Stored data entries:
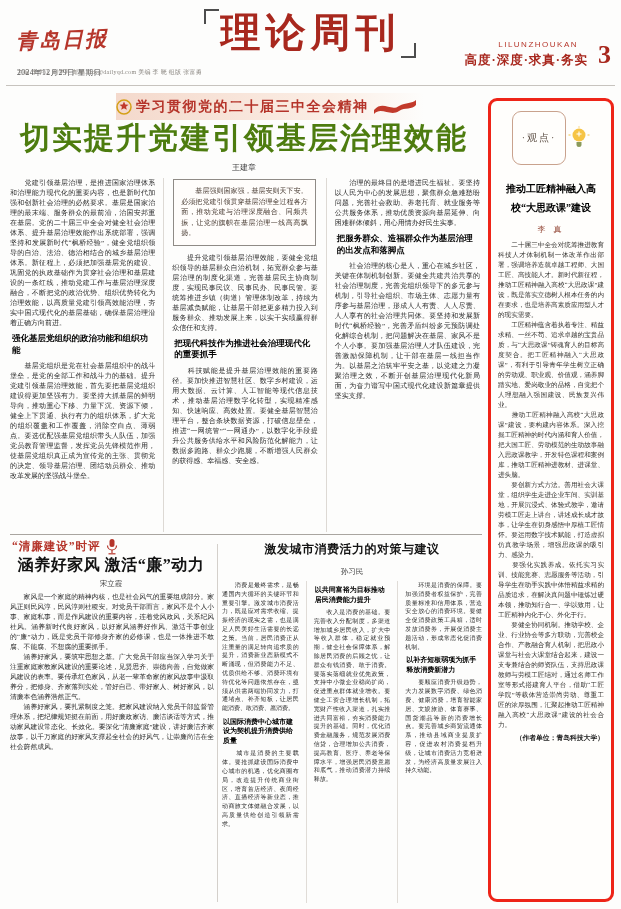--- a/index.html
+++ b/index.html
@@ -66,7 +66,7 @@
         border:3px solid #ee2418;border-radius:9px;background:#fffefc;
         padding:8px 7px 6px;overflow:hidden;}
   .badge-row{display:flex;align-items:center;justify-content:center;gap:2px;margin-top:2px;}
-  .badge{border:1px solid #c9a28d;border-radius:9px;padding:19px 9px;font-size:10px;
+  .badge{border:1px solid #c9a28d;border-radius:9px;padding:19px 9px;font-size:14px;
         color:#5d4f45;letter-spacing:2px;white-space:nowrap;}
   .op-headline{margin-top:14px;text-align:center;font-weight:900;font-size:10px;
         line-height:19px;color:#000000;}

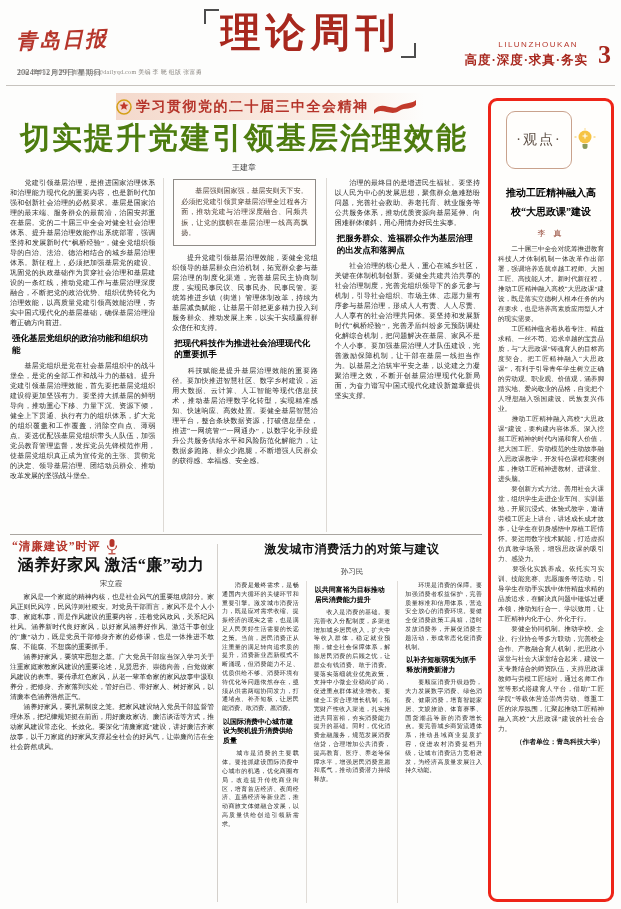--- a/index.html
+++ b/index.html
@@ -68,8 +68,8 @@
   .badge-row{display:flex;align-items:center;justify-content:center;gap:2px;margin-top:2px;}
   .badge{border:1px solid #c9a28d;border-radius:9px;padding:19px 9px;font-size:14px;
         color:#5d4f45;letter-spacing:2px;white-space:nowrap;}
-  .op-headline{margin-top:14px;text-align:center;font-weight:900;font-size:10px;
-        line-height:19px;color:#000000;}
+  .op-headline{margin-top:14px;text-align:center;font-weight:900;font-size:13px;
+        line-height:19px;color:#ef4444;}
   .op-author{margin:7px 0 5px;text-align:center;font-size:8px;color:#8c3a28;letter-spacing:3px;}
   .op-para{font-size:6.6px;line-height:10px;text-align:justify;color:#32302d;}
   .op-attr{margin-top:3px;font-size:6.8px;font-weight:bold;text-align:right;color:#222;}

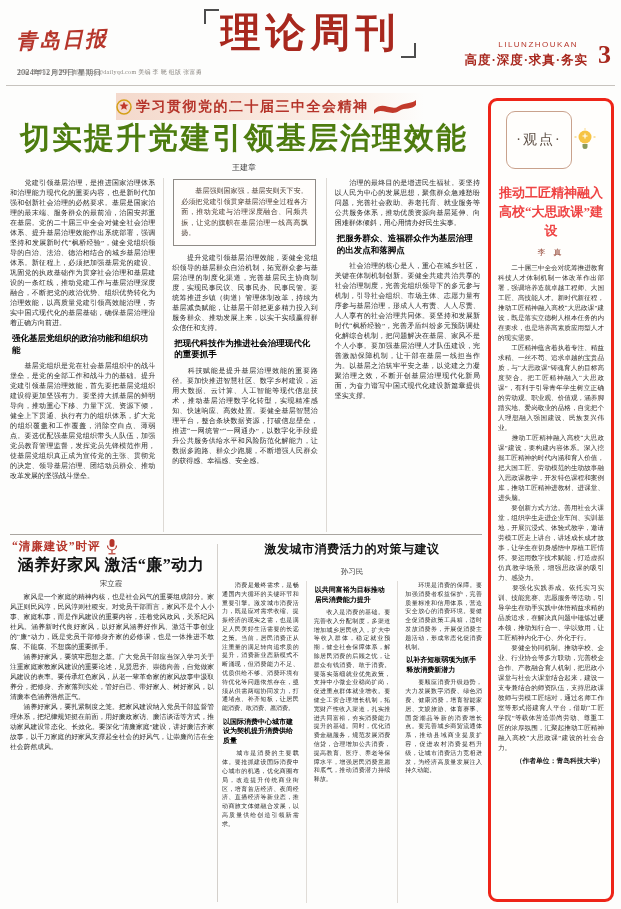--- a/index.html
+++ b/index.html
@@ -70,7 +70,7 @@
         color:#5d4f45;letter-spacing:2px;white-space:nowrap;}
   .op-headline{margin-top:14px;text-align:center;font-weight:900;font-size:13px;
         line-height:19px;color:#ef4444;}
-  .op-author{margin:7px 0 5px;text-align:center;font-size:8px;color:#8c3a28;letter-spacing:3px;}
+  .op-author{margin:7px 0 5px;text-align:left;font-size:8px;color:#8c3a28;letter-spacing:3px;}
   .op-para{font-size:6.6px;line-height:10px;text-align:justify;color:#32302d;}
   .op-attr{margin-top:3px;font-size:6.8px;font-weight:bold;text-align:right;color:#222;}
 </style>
* * *
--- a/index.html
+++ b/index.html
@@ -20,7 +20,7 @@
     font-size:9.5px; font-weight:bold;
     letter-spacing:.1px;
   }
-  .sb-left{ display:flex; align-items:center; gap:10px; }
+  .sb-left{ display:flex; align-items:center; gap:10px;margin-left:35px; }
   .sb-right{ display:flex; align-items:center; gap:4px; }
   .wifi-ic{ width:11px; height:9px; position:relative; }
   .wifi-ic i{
==
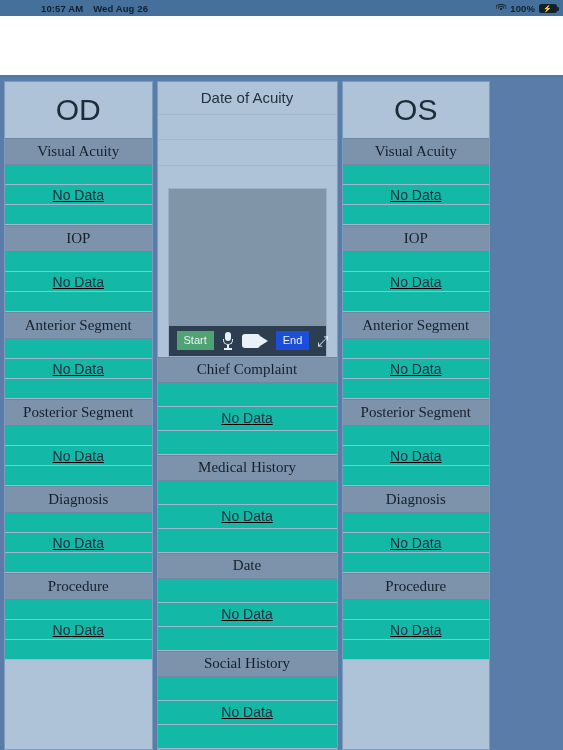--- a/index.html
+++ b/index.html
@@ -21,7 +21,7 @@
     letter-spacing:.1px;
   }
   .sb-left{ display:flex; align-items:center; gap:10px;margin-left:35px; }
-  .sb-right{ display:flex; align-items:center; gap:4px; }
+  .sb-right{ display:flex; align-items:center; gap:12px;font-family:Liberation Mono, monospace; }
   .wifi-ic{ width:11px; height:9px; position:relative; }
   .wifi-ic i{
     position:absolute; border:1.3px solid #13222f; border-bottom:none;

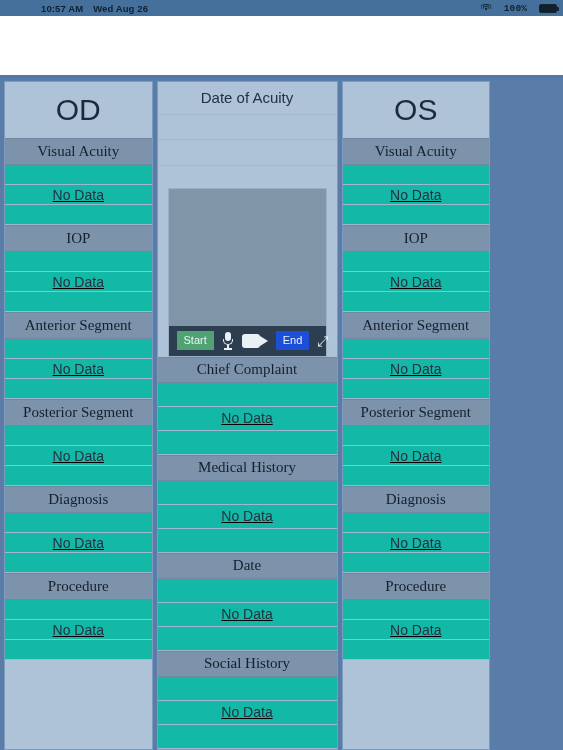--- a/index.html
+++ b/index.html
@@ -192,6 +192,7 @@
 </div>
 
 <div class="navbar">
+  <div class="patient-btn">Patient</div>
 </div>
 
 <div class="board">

Problem requirements:
Show every line in the entries above that contains the string "flex".

Exercise output:
   .badge-row{display:flex;align-items:center;justify-content:center;gap:2px;margin-top:2px;}
   .badge-row{display:flex;align-items:center;justify-content:center;gap:2px;margin-top:2px;}
-  .sb-left{ display:flex; align-items:center; gap:10px; }
+  .sb-left{ display:flex; align-items:center; gap:10px;margin-left:35px; }
   .sb-right{ display:flex; align-items:center; gap:4px; }
   .sb-left{ display:flex; align-items:center; gap:10px;margin-left:35px; }
-  .sb-right{ display:flex; align-items:center; gap:4px; }
+  .sb-right{ display:flex; align-items:center; gap:12px;font-family:Liberation Mono, monospace; }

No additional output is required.